> _Action item_:
A single number is all that's needed: how many lines in the data contain the string "Equity".

Records provided Block Start

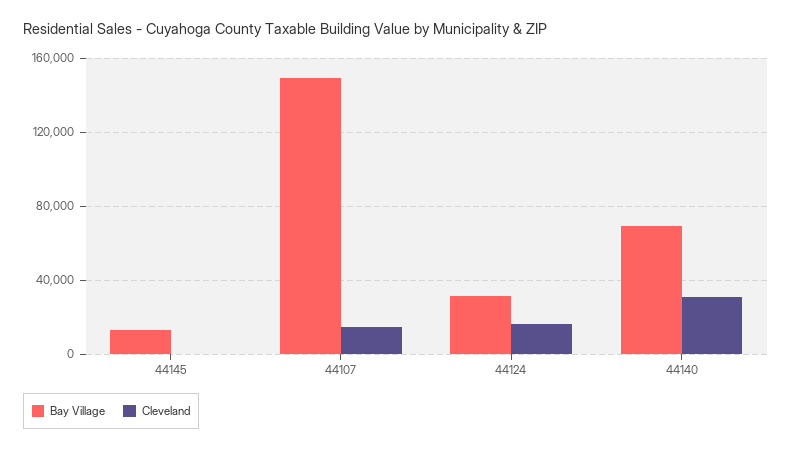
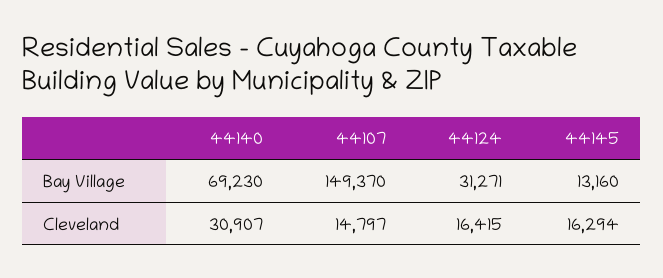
Cleveland, 44145: 0 -> 16294

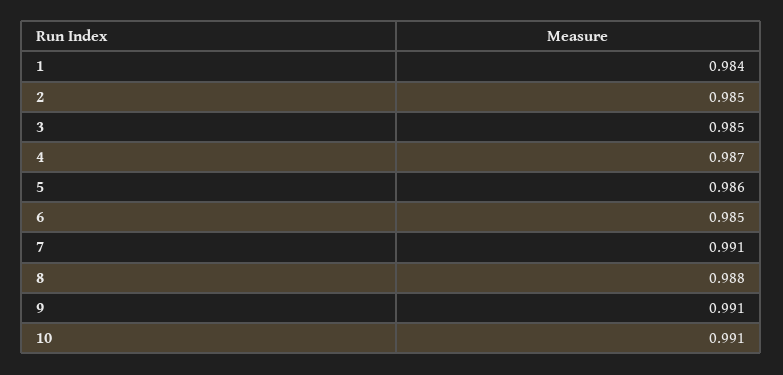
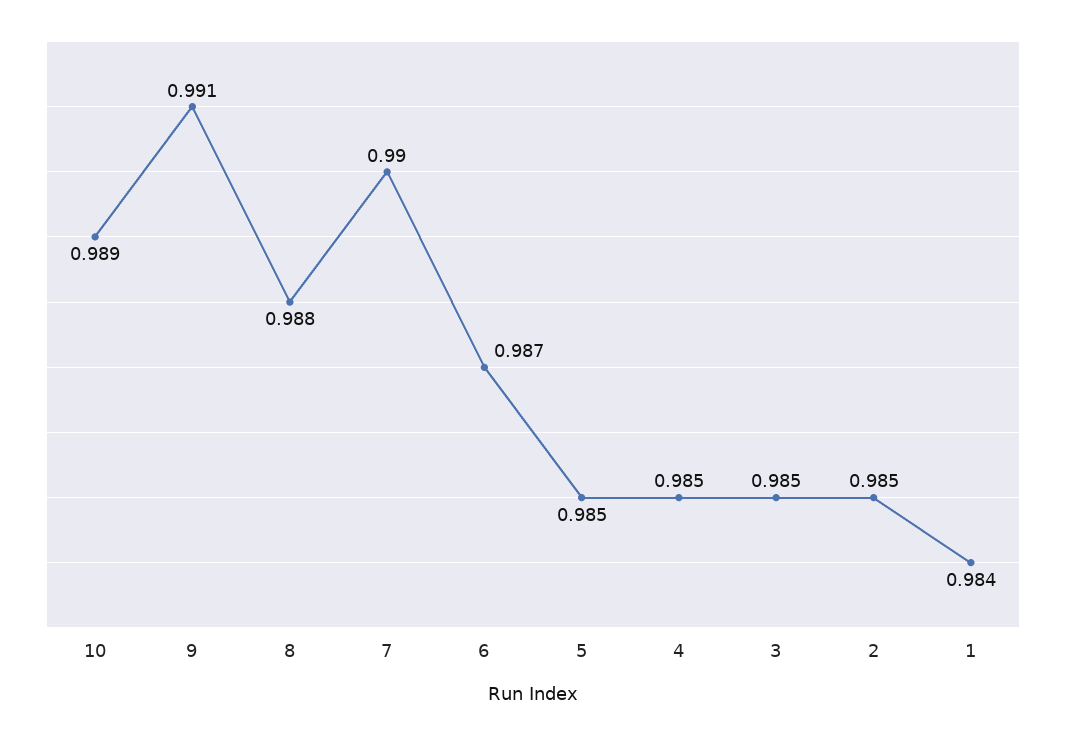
4: 0.987 -> 0.985
5: 0.986 -> 0.985
6: 0.985 -> 0.987
7: 0.991 -> 0.99
10: 0.991 -> 0.989

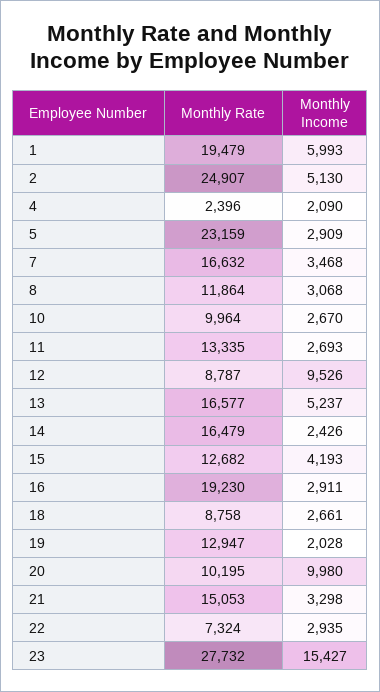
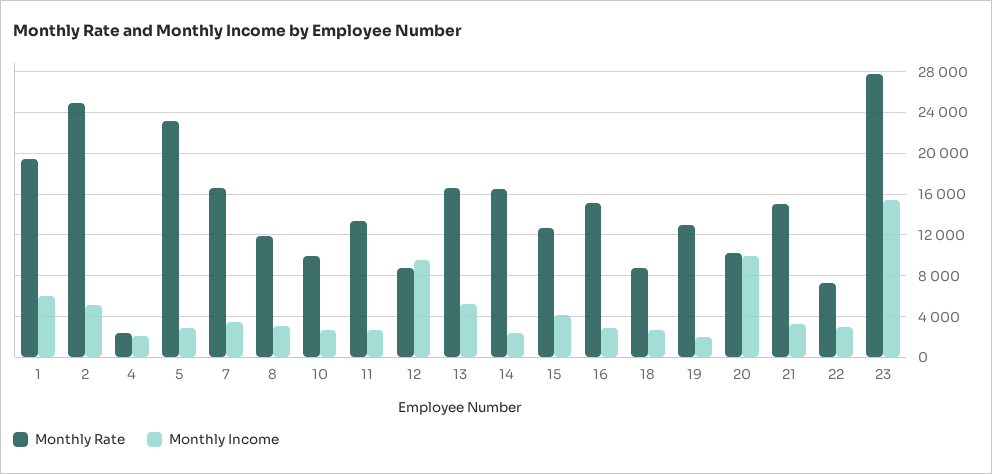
Monthly Rate, 16: 19230 -> 15000

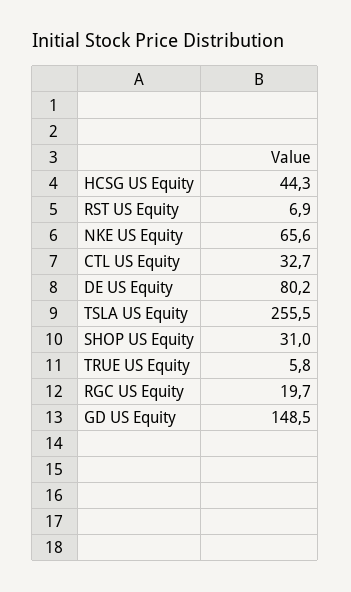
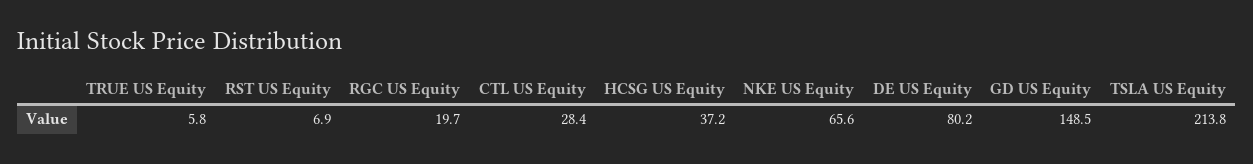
HCSG US Equity: 44.3 -> 37.2
CTL US Equity: 32.7 -> 28.4
TSLA US Equity: 255.5 -> 213.8
SHOP US Equity: 31 -> none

Records provided Block End

> _Task output_:
4